Two Topic Browsers

Wed, Feb 13, 2013

Ben Schmidt, in a detailed and very useful post about some potential problems with using topic models for humanities research, wondered why people didn’t commonly build browsers for their models. For me, the answer was quite simple: I couldn’t figure out how to get the necessary output files from MALLET to use Allison Chaney’s topic modeling visualization engine.
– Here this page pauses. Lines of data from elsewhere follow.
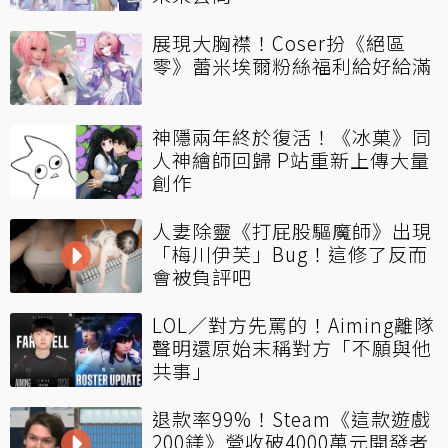
展現大胸襟！Coser扮《絕區
零》蕾米埃爾粉絲福利給好給滿
神隱兩年終於復活！《冰菓》同
人神繪師回歸 P站重新上傳大量
創作
人妻除靈《打屁股驅魔師》出現
「梅川伊芙」Bug！這修了反而
會被負評吧
LOL／對方先罵的！Aiming離隊
聲明還原始末稱對方「不願與他
共事」
退款率99%！Steam《這款遊戲
200鎂》營收破4000萬元開發者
I’m sure that the output can be configured to do so, and I’ve built the dynamic-topic-modeling code, which does produce the same type of files as lda-c, but I hadn’t actually used lda-c (except through an R package front-end) for my own models.

It occurred to me that a simple browser wouldn’t be that hard to build myself, so I made one for Clancy’s explorations of the rhetoric/composition journals in JSTOR and another for the theory corpus. (I did use Chaney’s CSS file.) I used my old graphs without the scatterplots layer for the theory-browser, as I didn’t want to take the time to regenerate those yet. And I’m not sure quite what’s going on with unicode/non-ASCII characters; theoretically the code I wrote should convert those properly. [UPDATE: Thanks to a pointer from Andrew Goldstone on twitter, I fixed the encoding issue. binmode, ":utf8" on all filehandles is the answer in perl at least.)

The articles shown for each topic are those that have that topic most strongly associated with them. It’s quite possible that other articles could have higher proportions but have another topic even more strongly associated with it. I should also rewrite the code so that it grabs all articles below a certain threshold of significance.